The CMP optimization model provides any military or response-driven aircraft operator with the capability to generate optimized component flight and maintenance schedules. The interconnection between the aircraft and CMP optimization models ensures that the flight and maintenance planning processes on both levels are executed effectively and coherently. The fast and efficient generation enables the operator to cope with unforeseen circumstances and unpredictability.
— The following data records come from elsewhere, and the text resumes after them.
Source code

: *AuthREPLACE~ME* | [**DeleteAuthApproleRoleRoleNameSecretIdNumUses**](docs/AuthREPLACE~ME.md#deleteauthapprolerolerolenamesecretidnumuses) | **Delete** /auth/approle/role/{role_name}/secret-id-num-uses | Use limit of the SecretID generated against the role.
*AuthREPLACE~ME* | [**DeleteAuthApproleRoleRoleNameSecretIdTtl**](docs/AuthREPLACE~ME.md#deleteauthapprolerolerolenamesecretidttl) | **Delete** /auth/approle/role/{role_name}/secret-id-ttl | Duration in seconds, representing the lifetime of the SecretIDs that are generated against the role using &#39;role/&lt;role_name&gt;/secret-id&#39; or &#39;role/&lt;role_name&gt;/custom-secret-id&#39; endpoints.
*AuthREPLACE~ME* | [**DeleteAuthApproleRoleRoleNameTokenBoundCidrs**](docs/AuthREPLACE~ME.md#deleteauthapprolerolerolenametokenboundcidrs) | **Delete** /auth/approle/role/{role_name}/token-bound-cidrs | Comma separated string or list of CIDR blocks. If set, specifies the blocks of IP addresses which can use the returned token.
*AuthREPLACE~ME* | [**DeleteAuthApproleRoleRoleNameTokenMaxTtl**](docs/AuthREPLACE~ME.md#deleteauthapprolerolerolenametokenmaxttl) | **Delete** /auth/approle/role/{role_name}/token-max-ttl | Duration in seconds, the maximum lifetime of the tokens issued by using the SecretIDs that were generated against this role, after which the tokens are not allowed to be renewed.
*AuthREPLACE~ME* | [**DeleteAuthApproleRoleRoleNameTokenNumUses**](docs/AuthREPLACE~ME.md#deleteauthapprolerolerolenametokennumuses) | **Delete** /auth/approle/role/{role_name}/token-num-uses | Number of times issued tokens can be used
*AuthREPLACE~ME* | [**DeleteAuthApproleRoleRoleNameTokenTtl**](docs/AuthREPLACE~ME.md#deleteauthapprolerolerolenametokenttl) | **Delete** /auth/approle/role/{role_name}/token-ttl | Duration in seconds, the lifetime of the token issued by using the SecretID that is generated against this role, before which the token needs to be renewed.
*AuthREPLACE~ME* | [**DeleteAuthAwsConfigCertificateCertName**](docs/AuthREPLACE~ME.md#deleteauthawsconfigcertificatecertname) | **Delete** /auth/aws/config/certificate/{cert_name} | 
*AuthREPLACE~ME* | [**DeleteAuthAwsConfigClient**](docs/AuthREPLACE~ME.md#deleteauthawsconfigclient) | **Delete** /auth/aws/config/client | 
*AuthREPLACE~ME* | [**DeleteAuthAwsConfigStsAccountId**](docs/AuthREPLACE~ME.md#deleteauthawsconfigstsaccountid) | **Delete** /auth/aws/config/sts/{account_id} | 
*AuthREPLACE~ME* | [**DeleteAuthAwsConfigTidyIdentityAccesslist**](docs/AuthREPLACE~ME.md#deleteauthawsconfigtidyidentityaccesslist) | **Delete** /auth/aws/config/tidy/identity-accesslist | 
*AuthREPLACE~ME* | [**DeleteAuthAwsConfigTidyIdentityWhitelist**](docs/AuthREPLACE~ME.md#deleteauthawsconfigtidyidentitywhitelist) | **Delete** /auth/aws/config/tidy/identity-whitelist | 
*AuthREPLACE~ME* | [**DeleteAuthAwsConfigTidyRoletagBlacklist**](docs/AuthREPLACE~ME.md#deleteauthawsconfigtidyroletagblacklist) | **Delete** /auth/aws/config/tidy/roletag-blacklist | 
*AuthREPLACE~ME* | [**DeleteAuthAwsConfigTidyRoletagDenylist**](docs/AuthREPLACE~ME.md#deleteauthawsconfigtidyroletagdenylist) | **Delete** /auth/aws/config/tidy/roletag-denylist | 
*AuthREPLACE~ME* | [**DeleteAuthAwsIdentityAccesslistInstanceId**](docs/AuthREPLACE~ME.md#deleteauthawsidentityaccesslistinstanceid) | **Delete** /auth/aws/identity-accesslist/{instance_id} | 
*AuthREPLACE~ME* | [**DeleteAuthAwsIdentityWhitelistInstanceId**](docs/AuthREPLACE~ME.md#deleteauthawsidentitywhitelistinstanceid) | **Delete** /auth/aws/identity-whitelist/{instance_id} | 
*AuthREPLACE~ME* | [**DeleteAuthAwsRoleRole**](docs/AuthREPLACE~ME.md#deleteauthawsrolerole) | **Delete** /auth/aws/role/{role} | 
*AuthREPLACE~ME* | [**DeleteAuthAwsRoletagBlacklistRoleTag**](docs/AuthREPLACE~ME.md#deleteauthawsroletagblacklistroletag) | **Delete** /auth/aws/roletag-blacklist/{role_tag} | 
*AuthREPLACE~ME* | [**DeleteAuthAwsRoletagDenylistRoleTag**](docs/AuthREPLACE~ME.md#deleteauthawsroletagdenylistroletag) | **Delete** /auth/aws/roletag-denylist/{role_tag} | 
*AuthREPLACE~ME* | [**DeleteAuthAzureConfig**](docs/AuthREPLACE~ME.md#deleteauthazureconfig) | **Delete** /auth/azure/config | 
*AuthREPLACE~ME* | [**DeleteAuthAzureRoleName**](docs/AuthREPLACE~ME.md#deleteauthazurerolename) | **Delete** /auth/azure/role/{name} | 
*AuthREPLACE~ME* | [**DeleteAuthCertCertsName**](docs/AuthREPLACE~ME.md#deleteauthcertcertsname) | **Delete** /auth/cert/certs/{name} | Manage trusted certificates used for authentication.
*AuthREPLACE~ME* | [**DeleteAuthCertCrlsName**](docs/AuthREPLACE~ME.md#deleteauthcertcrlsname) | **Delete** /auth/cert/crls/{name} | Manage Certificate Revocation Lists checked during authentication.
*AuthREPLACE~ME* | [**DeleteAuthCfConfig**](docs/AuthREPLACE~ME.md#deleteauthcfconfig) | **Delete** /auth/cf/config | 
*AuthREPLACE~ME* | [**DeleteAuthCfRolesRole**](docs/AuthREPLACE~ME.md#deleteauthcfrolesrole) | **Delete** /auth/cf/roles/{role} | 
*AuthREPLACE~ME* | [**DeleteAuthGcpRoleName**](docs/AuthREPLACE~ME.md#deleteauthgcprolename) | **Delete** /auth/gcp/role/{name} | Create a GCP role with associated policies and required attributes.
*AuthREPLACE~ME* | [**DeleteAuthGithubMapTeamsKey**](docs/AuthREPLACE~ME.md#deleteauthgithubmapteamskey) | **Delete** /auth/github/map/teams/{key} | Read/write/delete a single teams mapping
Furthermore, the model provides an adequate tool for experimentation with different organizational scenarios (e.g., adding or removing spare components to the inventory, in- and outsourcing of component maintenance capability, tweaking maintenance turnaround times, etc.) and long-term forecasting of preventive component maintenance demand.

The mathematical formulation in its current form provides a strong foundation for the further development of more complex or wider adaptable CMP optimization models. In terms of future directions, in particular for larger fleet sizes or longer problem horizons, which increase problem size, the use of appropriate meta-heuristics may be required. Furthermore, future research can be targeted towards the capability to optimize flight and maintenance planning including multiple different components in an integrated fashion. This integration may consider independent components but may also meaningfully address the issue of dependencies, especially when considering system hierarchies involving multiple ’layers’ from system to subsystem to components to individual parts.